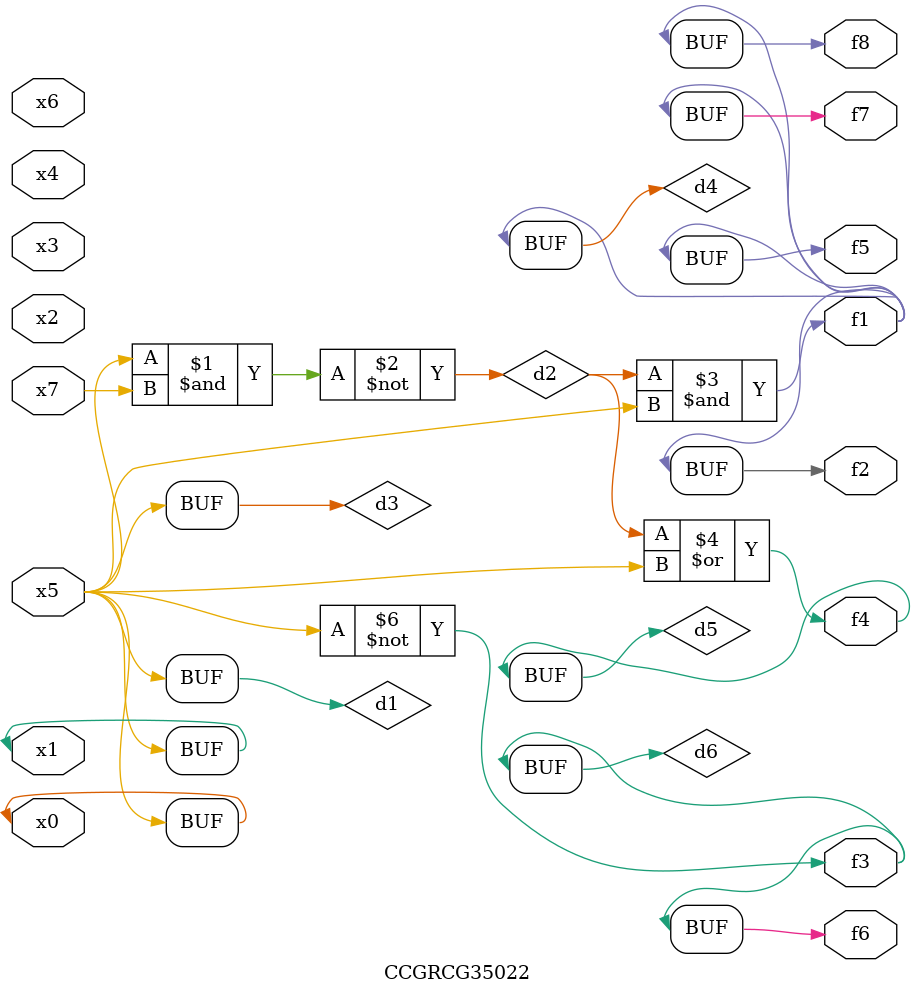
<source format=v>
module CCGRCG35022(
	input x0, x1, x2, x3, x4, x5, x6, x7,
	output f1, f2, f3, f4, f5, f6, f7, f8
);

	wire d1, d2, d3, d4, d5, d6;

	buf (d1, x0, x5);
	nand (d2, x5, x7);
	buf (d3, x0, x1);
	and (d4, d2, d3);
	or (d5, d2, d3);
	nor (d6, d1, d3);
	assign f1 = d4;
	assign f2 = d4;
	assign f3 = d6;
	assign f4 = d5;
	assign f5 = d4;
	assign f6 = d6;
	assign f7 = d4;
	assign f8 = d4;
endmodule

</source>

---

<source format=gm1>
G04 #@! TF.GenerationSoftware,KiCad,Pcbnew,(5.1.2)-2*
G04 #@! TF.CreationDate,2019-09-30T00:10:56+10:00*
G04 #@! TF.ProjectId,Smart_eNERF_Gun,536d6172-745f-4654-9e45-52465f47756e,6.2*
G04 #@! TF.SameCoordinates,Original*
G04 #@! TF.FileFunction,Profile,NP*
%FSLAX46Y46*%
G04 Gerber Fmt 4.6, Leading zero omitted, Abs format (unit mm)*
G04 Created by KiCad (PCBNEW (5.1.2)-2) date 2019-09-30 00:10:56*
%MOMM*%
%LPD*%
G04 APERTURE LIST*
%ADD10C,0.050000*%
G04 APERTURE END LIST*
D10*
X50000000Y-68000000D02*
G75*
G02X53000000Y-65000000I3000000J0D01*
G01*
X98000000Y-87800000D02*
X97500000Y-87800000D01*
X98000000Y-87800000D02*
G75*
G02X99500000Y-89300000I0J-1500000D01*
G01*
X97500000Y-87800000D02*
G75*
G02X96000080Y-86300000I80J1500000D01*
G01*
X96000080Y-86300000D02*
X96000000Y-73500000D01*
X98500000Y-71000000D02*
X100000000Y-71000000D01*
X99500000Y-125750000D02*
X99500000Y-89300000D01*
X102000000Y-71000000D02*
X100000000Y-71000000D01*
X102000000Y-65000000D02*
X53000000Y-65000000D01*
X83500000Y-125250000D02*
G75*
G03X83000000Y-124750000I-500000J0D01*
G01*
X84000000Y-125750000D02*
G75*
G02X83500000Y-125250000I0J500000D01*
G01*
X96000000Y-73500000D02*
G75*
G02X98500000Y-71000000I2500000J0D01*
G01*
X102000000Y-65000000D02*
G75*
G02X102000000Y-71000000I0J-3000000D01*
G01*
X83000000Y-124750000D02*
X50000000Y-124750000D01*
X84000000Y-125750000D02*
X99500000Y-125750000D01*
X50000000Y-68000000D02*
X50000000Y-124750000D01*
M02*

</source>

* * *

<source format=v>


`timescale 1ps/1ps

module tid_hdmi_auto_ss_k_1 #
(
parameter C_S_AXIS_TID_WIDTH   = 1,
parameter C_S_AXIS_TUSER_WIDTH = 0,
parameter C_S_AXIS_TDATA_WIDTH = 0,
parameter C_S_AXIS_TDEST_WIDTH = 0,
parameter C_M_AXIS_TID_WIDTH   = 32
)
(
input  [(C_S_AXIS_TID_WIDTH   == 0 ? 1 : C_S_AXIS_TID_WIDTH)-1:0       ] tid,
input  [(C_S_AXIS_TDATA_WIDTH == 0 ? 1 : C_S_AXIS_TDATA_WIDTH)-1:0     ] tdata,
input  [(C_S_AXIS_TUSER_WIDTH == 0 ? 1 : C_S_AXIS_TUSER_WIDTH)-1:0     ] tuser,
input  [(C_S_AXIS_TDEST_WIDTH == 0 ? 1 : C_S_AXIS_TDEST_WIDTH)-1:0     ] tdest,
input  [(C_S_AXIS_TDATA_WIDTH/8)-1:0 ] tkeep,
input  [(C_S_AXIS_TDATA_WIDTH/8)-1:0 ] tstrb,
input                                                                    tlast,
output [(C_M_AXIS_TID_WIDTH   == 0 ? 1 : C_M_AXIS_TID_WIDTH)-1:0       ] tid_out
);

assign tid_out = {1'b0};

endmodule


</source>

◆ **Assigned task**: Check each line of the material for the string "output" and say how many lines have it. Give the number only.

◆ **Final answer**: 2